(Image copyright J Hayes)
Cards on table, the author is one of my good friends – we’ve known each other about 20 years, and at one point started writing together. Of the two of us, she is the one who wins things when entering short story competitions. I admire her writing and wish I had her turn of phrase. You may have read some of her stuff too – if nothing else, she wrote a guest post for this blog a couple of years back “Don’t put your daughter on a pole, Mrs Worthington“.
Her writing sits in different genres to mine, and her newly published book “Looking for Buttons” is… intelligent chick lit.
I don’t normally “do” chick lit. There’s something deeply unsatisfying for me about the heroines who stumble through life, beautiful, slim, but so… stupid. Modern ones tend to drink too much and sleep around. They never make the decisions that I’d make.
This book is different…. Here’s my Amazon review:
Lucie Parish’s debut novel is a gem. Very funny, bittersweet, fantastically paced, I devoured it in a day. Mostly while in a doctor’s waiting room where laughing out loud seemed very inappropriate.

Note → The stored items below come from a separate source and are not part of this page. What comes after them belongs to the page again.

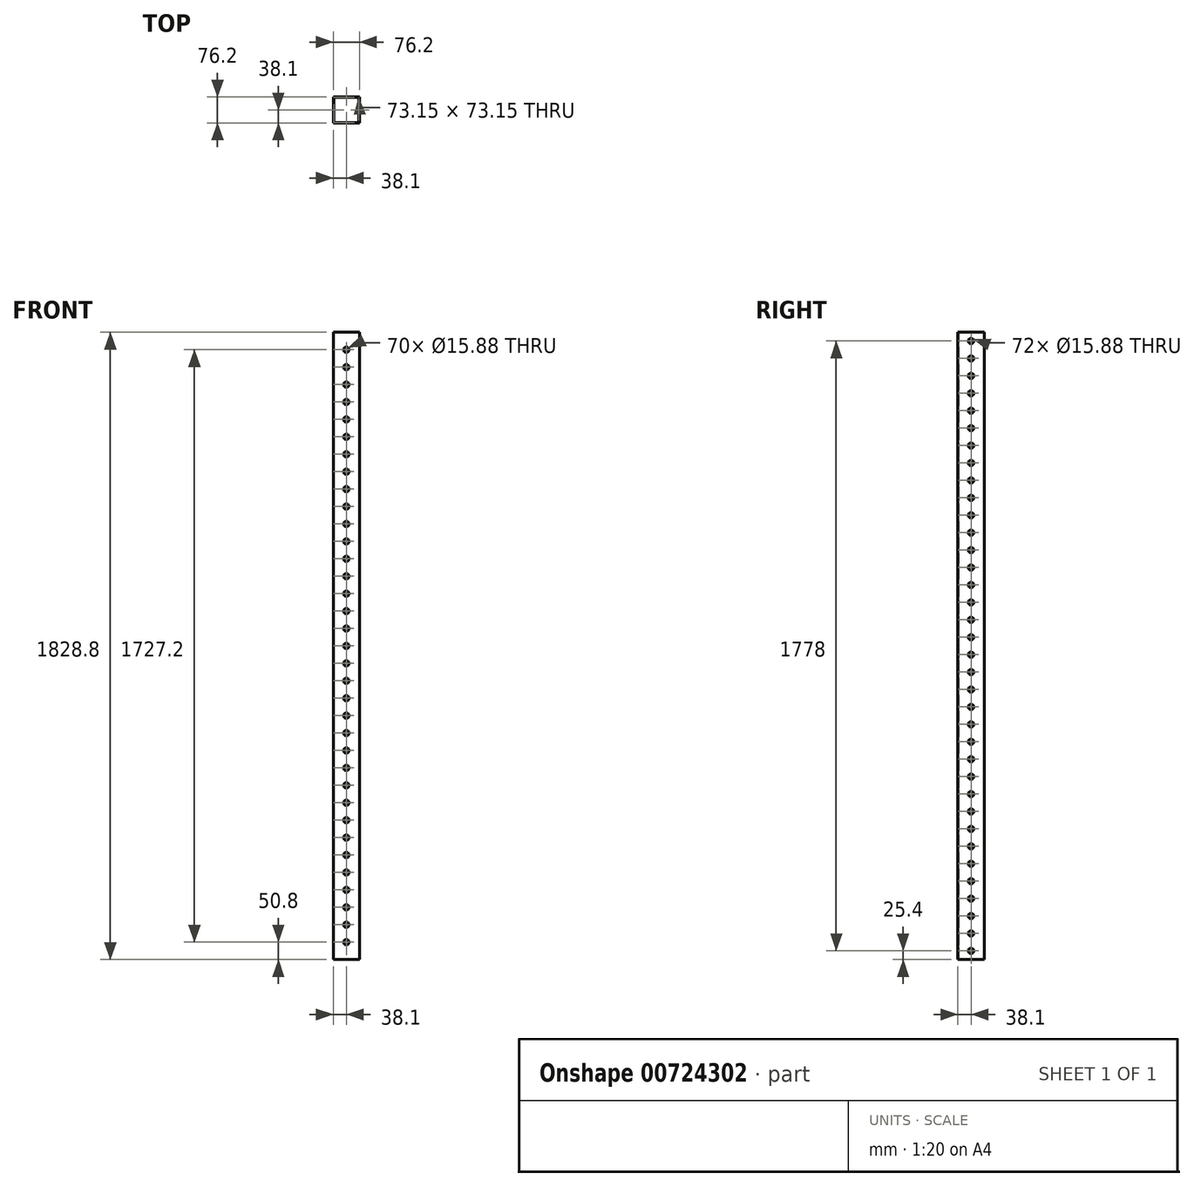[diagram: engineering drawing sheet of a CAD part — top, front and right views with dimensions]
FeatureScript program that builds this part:
annotation { "Feature Type Name" : "Feature", "Feature Type Description" : "" }
export const myFeature = defineFeature(function(context is Context, id is Id, definition is map)
    precondition{}
    {
        {
            var Q0;
            Q0=qCreatedBy(makeId("Top.planeOp"),FACE);
            var sketch = newSketch(context, id + "F0", { "sketchPlane" : qUnion([Q0])});
            skLineSegment(sketch, "E0.bottom", {"start": v(-38.1, -38.1) * mm, "end": v(38.1, -38.1) * mm});
            skLineSegment(sketch, "E0.top", {"start": v(-38.1, 38.1) * mm, "end": v(38.1, 38.1) * mm});
            skLineSegment(sketch, "E0.left", {"start": v(-38.1, -38.1) * mm, "end": v(-38.1, 38.1) * mm});
            skLineSegment(sketch, "E0.right", {"start": v(38.1, -38.1) * mm, "end": v(38.1, 38.1) * mm});
            skPoint(sketch, "E0.middle", {"position": v(0, 0) * mm});
            skLineSegment(sketch, "E1.bottom", {"start": v(-36.58, -36.58) * mm, "end": v(36.58, -36.58) * mm});
            skLineSegment(sketch, "E1.top", {"start": v(-36.58, 36.58) * mm, "end": v(36.58, 36.58) * mm});
            skLineSegment(sketch, "E1.left", {"start": v(-36.58, -36.58) * mm, "end": v(-36.58, 36.58) * mm});
            skLineSegment(sketch, "E1.right", {"start": v(36.58, -36.58) * mm, "end": v(36.58, 36.58) * mm});
            skSolve(sketch);
        }
        {
            var Q0;
            Q0=makeQuery(id+"F0.imprint","IMPRINT",FACE,{"disambiguationData":[TD([[makeQuery(id+"F0.imprint","IMPRINT",EDGE,{"derivedFrom":sQuery(id+"F0.wireOp",EDGE,"E0.bottom")}),1.0]])]});
            extrude(context, id + "F1", {"entities" : qUnion([Q0]), "depth" : 1828.8 * mm, "offsetDistance" : 25.4 * mm});
        }
        {
            var Q0;
            Q0=qCreatedBy(makeId("Front.planeOp"),FACE);
            cPlane(context, id + "F2", {"entities" : qUnion([Q0]), "cplaneType" : CPlaneType.OFFSET, "offset" : 76.2 * mm, "width" : 152.4 * mm, "height" : 152.4 * mm});
        }
        {
            var Q0;
            Q0=qCreatedBy(id+"F2.planeOp",FACE);
            var sketch = newSketch(context, id + "F3", { "sketchPlane" : qUnion([Q0])});
            skPoint(sketch, "E2", {"position": v(0, 50.8) * mm});
            skPoint(sketch, "E3.1.0.0", {"position": v(0, 101.6) * mm});
            skPoint(sketch, "E3.2.0.0", {"position": v(0, 152.4) * mm});
            skPoint(sketch, "E3.3.0.0", {"position": v(0, 203.2) * mm});
            skPoint(sketch, "E3.4.0.0", {"position": v(0, 254) * mm});
            skPoint(sketch, "E3.5.0.0", {"position": v(0, 304.8) * mm});
            skPoint(sketch, "E3.6.0.0", {"position": v(0, 355.6) * mm});
            skPoint(sketch, "E3.7.0.0", {"position": v(0, 406.4) * mm});
            skPoint(sketch, "E3.8.0.0", {"position": v(0, 457.2) * mm});
            skPoint(sketch, "E3.9.0.0", {"position": v(0, 508) * mm});
            skPoint(sketch, "E3.10.0.0", {"position": v(0, 558.8) * mm});
            skPoint(sketch, "E3.11.0.0", {"position": v(0, 609.6) * mm});
            skPoint(sketch, "E3.12.0.0", {"position": v(0, 660.4) * mm});
            skPoint(sketch, "E3.13.0.0", {"position": v(0, 711.2) * mm});
            skPoint(sketch, "E3.14.0.0", {"position": v(0, 762) * mm});
            skPoint(sketch, "E3.15.0.0", {"position": v(0, 812.8) * mm});
            skPoint(sketch, "E3.16.0.0", {"position": v(0, 863.6) * mm});
            skLineSegment(sketch, "E3.direction1", {"start": v(0, 50.8) * mm, "end": v(0, 101.6) * mm, "construction": true});
            skPoint(sketch, "E4.0.17.0", {"position": v(0, 914.4) * mm});
            skPoint(sketch, "E4.0.18.0", {"position": v(0, 965.2) * mm});
            skPoint(sketch, "E4.0.19.0", {"position": v(0, 1016) * mm});
            skPoint(sketch, "E4.0.20.0", {"position": v(0, 1066.8) * mm});
            skPoint(sketch, "E4.0.21.0", {"position": v(0, 1117.6) * mm});
            skPoint(sketch, "E4.0.22.0", {"position": v(0, 1168.4) * mm});
            skPoint(sketch, "E4.0.23.0", {"position": v(0, 1219.2) * mm});
            skPoint(sketch, "E4.0.24.0", {"position": v(0, 1270) * mm});
            skPoint(sketch, "E4.0.25.0", {"position": v(0, 1320.8) * mm});
            skPoint(sketch, "E4.0.26.0", {"position": v(0, 1371.6) * mm});
            skPoint(sketch, "E4.0.27.0", {"position": v(0, 1422.4) * mm});
            skPoint(sketch, "E4.0.28.0", {"position": v(0, 1473.2) * mm});
            skPoint(sketch, "E4.0.29.0", {"position": v(0, 1524) * mm});
            skPoint(sketch, "E4.0.30.0", {"position": v(0, 1574.8) * mm});
            skPoint(sketch, "E4.0.31.0", {"position": v(0, 1625.6) * mm});
            skPoint(sketch, "E4.0.32.0", {"position": v(0, 1676.4) * mm});
            skPoint(sketch, "E4.0.33.0", {"position": v(0, 1727.2) * mm});
            skPoint(sketch, "E5.0.34.0", {"position": v(0, 1778) * mm});
            skSolve(sketch);
        }
        {
            var Q0;
            Q0=qCreatedBy(makeId("Right.planeOp"),FACE);
            cPlane(context, id + "F4", {"entities" : qUnion([Q0]), "cplaneType" : CPlaneType.OFFSET, "offset" : 76.2 * mm, "width" : 152.4 * mm, "height" : 152.4 * mm});
        }
        {
            var Q0;
            Q0=qCreatedBy(id+"F4.planeOp",FACE);
            var sketch = newSketch(context, id + "F5", { "sketchPlane" : qUnion([Q0])});
            skPoint(sketch, "E6", {"position": v(0, 25.4) * mm});
            skPoint(sketch, "E7.1.0.0", {"position": v(0, 76.2) * mm});
            skPoint(sketch, "E7.2.0.0", {"position": v(0, 127) * mm});
            skPoint(sketch, "E7.3.0.0", {"position": v(0, 177.8) * mm});
            skPoint(sketch, "E7.4.0.0", {"position": v(0, 228.6) * mm});
            skPoint(sketch, "E7.5.0.0", {"position": v(0, 279.4) * mm});
            skPoint(sketch, "E7.6.0.0", {"position": v(0, 330.2) * mm});
            skPoint(sketch, "E7.7.0.0", {"position": v(0, 381) * mm});
            skPoint(sketch, "E7.8.0.0", {"position": v(0, 431.8) * mm});
            skPoint(sketch, "E7.9.0.0", {"position": v(0, 482.6) * mm});
            skPoint(sketch, "E7.10.0.0", {"position": v(0, 533.4) * mm});
            skPoint(sketch, "E7.11.0.0", {"position": v(0, 584.2) * mm});
            skPoint(sketch, "E7.12.0.0", {"position": v(0, 635) * mm});
            skPoint(sketch, "E7.13.0.0", {"position": v(0, 685.8) * mm});
            skPoint(sketch, "E7.14.0.0", {"position": v(0, 736.6) * mm});
            skPoint(sketch, "E7.15.0.0", {"position": v(0, 787.4) * mm});
            skPoint(sketch, "E7.16.0.0", {"position": v(0, 838.2) * mm});
            skPoint(sketch, "E7.17.0.0", {"position": v(0, 889) * mm});
            skLineSegment(sketch, "E7.direction1", {"start": v(0, 25.4) * mm, "end": v(0, 76.2) * mm, "construction": true});
            skPoint(sketch, "E8.0.18.0", {"position": v(0, 939.8) * mm});
            skPoint(sketch, "E8.0.19.0", {"position": v(0, 990.6) * mm});
            skPoint(sketch, "E8.0.20.0", {"position": v(0, 1041.4) * mm});
            skPoint(sketch, "E8.0.21.0", {"position": v(0, 1092.2) * mm});
            skPoint(sketch, "E8.0.22.0", {"position": v(0, 1143) * mm});
            skPoint(sketch, "E8.0.23.0", {"position": v(0, 1193.8) * mm});
            skPoint(sketch, "E8.0.24.0", {"position": v(0, 1244.6) * mm});
            skPoint(sketch, "E8.0.25.0", {"position": v(0, 1295.4) * mm});
            skPoint(sketch, "E8.0.26.0", {"position": v(0, 1346.2) * mm});
            skPoint(sketch, "E8.0.27.0", {"position": v(0, 1397) * mm});
            skPoint(sketch, "E8.0.28.0", {"position": v(0, 1447.8) * mm});
            skPoint(sketch, "E8.0.29.0", {"position": v(0, 1498.6) * mm});
            skPoint(sketch, "E8.0.30.0", {"position": v(0, 1549.4) * mm});
            skPoint(sketch, "E8.0.31.0", {"position": v(0, 1600.2) * mm});
            skPoint(sketch, "E8.0.32.0", {"position": v(0, 1651) * mm});
            skPoint(sketch, "E8.0.33.0", {"position": v(0, 1701.8) * mm});
            skPoint(sketch, "E8.0.34.0", {"position": v(0, 1752.6) * mm});
            skPoint(sketch, "E8.0.35.0", {"position": v(0, 1803.4) * mm});
            skSolve(sketch);
        }
        {
            var Q0;
            Q0=sQuery(id+"F5.wireOp",VERTEX,"E6");
            var Q1;
            Q1=sQuery(id+"F5.wireOp",VERTEX,"E7.1.0.0");
            var Q2;
            Q2=sQuery(id+"F5.wireOp",VERTEX,"E7.2.0.0");
            var Q3;
            Q3=sQuery(id+"F5.wireOp",VERTEX,"E7.3.0.0");
            var Q4;
            Q4=sQuery(id+"F5.wireOp",VERTEX,"E7.4.0.0");
            var Q5;
            Q5=sQuery(id+"F5.wireOp",VERTEX,"E7.5.0.0");
            var Q6;
            Q6=sQuery(id+"F5.wireOp",VERTEX,"E7.6.0.0");
            var Q7;
            Q7=sQuery(id+"F5.wireOp",VERTEX,"E7.7.0.0");
            var Q8;
            Q8=sQuery(id+"F5.wireOp",VERTEX,"E7.8.0.0");
            var Q9;
            Q9=sQuery(id+"F5.wireOp",VERTEX,"E7.9.0.0");
            var Q10;
            Q10=sQuery(id+"F5.wireOp",VERTEX,"E7.10.0.0");
            var Q11;
            Q11=sQuery(id+"F5.wireOp",VERTEX,"E7.11.0.0");
            var Q12;
            Q12=sQuery(id+"F5.wireOp",VERTEX,"E7.12.0.0");
            var Q13;
            Q13=sQuery(id+"F5.wireOp",VERTEX,"E7.13.0.0");
            var Q14;
            Q14=sQuery(id+"F5.wireOp",VERTEX,"E7.14.0.0");
            var Q15;
            Q15=sQuery(id+"F5.wireOp",VERTEX,"E7.15.0.0");
            var Q16;
            Q16=sQuery(id+"F5.wireOp",VERTEX,"E7.16.0.0");
            var Q17;
            Q17=sQuery(id+"F5.wireOp",VERTEX,"E7.17.0.0");
            var Q18;
            Q18=sQuery(id+"F3.wireOp",VERTEX,"E3.16.0.0");
            var Q19;
            Q19=sQuery(id+"F3.wireOp",VERTEX,"E3.15.0.0");
            var Q20;
            Q20=sQuery(id+"F3.wireOp",VERTEX,"E3.14.0.0");
            var Q21;
            Q21=sQuery(id+"F3.wireOp",VERTEX,"E3.13.0.0");
            var Q22;
            Q22=sQuery(id+"F3.wireOp",VERTEX,"E3.12.0.0");
            var Q23;
            Q23=sQuery(id+"F3.wireOp",VERTEX,"E3.11.0.0");
            var Q24;
            Q24=sQuery(id+"F3.wireOp",VERTEX,"E3.10.0.0");
            var Q25;
            Q25=sQuery(id+"F3.wireOp",VERTEX,"E3.9.0.0");
            var Q26;
            Q26=sQuery(id+"F3.wireOp",VERTEX,"E3.8.0.0");
            var Q27;
            Q27=sQuery(id+"F3.wireOp",VERTEX,"E3.7.0.0");
            var Q28;
            Q28=sQuery(id+"F3.wireOp",VERTEX,"E3.6.0.0");
            var Q29;
            Q29=sQuery(id+"F3.wireOp",VERTEX,"E3.5.0.0");
            var Q30;
            Q30=sQuery(id+"F3.wireOp",VERTEX,"E3.4.0.0");
            var Q31;
            Q31=sQuery(id+"F3.wireOp",VERTEX,"E3.3.0.0");
            var Q32;
            Q32=sQuery(id+"F3.wireOp",VERTEX,"E3.2.0.0");
            var Q33;
            Q33=sQuery(id+"F3.wireOp",VERTEX,"E3.1.0.0");
            var Q34;
            Q34=sQuery(id+"F3.wireOp",VERTEX,"E2");
            var Q35;
            Q35=sQuery(id+"F3.wireOp",VERTEX,"E4.0.17.0");
            var Q36;
            Q36=sQuery(id+"F5.wireOp",VERTEX,"E8.0.18.0");
            var Q37;
            Q37=sQuery(id+"F3.wireOp",VERTEX,"E4.0.18.0");
            var Q38;
            Q38=sQuery(id+"F5.wireOp",VERTEX,"E8.0.19.0");
            var Q39;
            Q39=sQuery(id+"F5.wireOp",VERTEX,"E8.0.20.0");
            var Q40;
            Q40=sQuery(id+"F5.wireOp",VERTEX,"E8.0.21.0");
            var Q41;
            Q41=sQuery(id+"F5.wireOp",VERTEX,"E8.0.22.0");
            var Q42;
            Q42=sQuery(id+"F5.wireOp",VERTEX,"E8.0.23.0");
            var Q43;
            Q43=sQuery(id+"F5.wireOp",VERTEX,"E8.0.24.0");
            var Q44;
            Q44=sQuery(id+"F5.wireOp",VERTEX,"E8.0.25.0");
            var Q45;
            Q45=sQuery(id+"F5.wireOp",VERTEX,"E8.0.26.0");
            var Q46;
            Q46=sQuery(id+"F5.wireOp",VERTEX,"E8.0.27.0");
            var Q47;
            Q47=sQuery(id+"F5.wireOp",VERTEX,"E8.0.28.0");
            var Q48;
            Q48=sQuery(id+"F5.wireOp",VERTEX,"E8.0.29.0");
            var Q49;
            Q49=sQuery(id+"F5.wireOp",VERTEX,"E8.0.30.0");
            var Q50;
            Q50=sQuery(id+"F5.wireOp",VERTEX,"E8.0.31.0");
            var Q51;
            Q51=sQuery(id+"F5.wireOp",VERTEX,"E8.0.32.0");
            var Q52;
            Q52=sQuery(id+"F5.wireOp",VERTEX,"E8.0.33.0");
            var Q53;
            Q53=sQuery(id+"F5.wireOp",VERTEX,"E8.0.34.0");
            var Q54;
            Q54=sQuery(id+"F5.wireOp",VERTEX,"E8.0.35.0");
            var Q55;
            Q55=sQuery(id+"F3.wireOp",VERTEX,"E5.0.34.0");
            var Q56;
            Q56=sQuery(id+"F3.wireOp",VERTEX,"E4.0.33.0");
            var Q57;
            Q57=sQuery(id+"F3.wireOp",VERTEX,"E4.0.32.0");
            var Q58;
            Q58=sQuery(id+"F3.wireOp",VERTEX,"E4.0.31.0");
            var Q59;
            Q59=sQuery(id+"F3.wireOp",VERTEX,"E4.0.30.0");
            var Q60;
            Q60=sQuery(id+"F3.wireOp",VERTEX,"E4.0.29.0");
            var Q61;
            Q61=sQuery(id+"F3.wireOp",VERTEX,"E4.0.28.0");
            var Q62;
            Q62=sQuery(id+"F3.wireOp",VERTEX,"E4.0.27.0");
            var Q63;
            Q63=sQuery(id+"F3.wireOp",VERTEX,"E4.0.26.0");
            var Q64;
            Q64=sQuery(id+"F3.wireOp",VERTEX,"E4.0.25.0");
            var Q65;
            Q65=sQuery(id+"F3.wireOp",VERTEX,"E4.0.24.0");
            var Q66;
            Q66=sQuery(id+"F3.wireOp",VERTEX,"E4.0.23.0");
            var Q67;
            Q67=sQuery(id+"F3.wireOp",VERTEX,"E4.0.22.0");
            var Q68;
            Q68=sQuery(id+"F3.wireOp",VERTEX,"E4.0.21.0");
            var Q69;
            Q69=sQuery(id+"F3.wireOp",VERTEX,"E4.0.20.0");
            var Q70;
            Q70=sQuery(id+"F3.wireOp",VERTEX,"E4.0.19.0");
            var Q71;
            Q71=makeQuery(id+"F1.opExtrude","SWEPT_BODY",BODY,{"disambiguationData":[OSD([sQuery(id+"F0.wireOp",EDGE,"E0.bottom"),sQuery(id+"F0.wireOp",EDGE,"E0.top"),sQuery(id+"F0.wireOp",EDGE,"E0.left"),sQuery(id+"F0.wireOp",EDGE,"E0.right"),sQuery(id+"F0.wireOp",EDGE,"E1.bottom"),sQuery(id+"F0.wireOp",EDGE,"E1.top"),sQuery(id+"F0.wireOp",EDGE,"E1.left"),sQuery(id+"F0.wireOp",EDGE,"E1.right")])]});
            hole(context, id + "F6", {"style" : HoleStyle.SIMPLE, "endStyle" : HoleEndStyle.THROUGH, "holeDiameter" : 15.88 * mm, "majorDiameter" : 6.35 * mm, "isTappedThrough" : true, "tappedDepth" : 12.7 * mm, "tapClearance" : 3, "locations" : qUnion([Q0, Q1, Q2, Q3, Q4, Q5, Q6, Q7, Q8, Q9, Q10, Q11, Q12, Q13, Q14, Q15, Q16, Q17, Q18, Q19, Q20, Q21, Q22, Q23, Q24, Q25, Q26, Q27, Q28, Q29, Q30, Q31, Q32, Q33, Q34, Q35, Q36, Q37, Q38, Q39, Q40, Q41, Q42, Q43, Q44, Q45, Q46, Q47, Q48, Q49, Q50, Q51, Q52, Q53, Q54, Q55, Q56, Q57, Q58, Q59, Q60, Q61, Q62, Q63, Q64, Q65, Q66, Q67, Q68, Q69, Q70]), "scope" : qUnion([Q71])});
        }
    });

Burnt out unemployed archaeologist Kate pines with unrequited love for ex-classmate turned film star Charlie Latimer to an extent where sometimes I wanted to slap her and tell her to get on with her life (a trait I seem to share with her mother who finds her a cleaning job). Kate has an intelligent, genuine voice as she stumbles through her messy life – which apparently even her talent for cleaning can’t resolve. Ms Parish’s wit lifts this unlikely heroine making her someone you really root for.
A fully realised supporting cast bursts out of the page, from Dob the tangoing grandmother to frenemy yummy mummy Poppy, platonic best mate Fergus, silver fox Richard and of course Prince Charming himself – Charlie. But does any woman really need Prince Charming? What if she’s really looking for Buttons?
The style reminds me of the early Jilly Cooper romances (Bella, Octavia etc.)which means that not only is Looking for Buttons perfect holiday reading, it is also intelligent and you’ll find yourself pondering Kate’s situation when you don’t expect it. I know I’ll be rereading this one.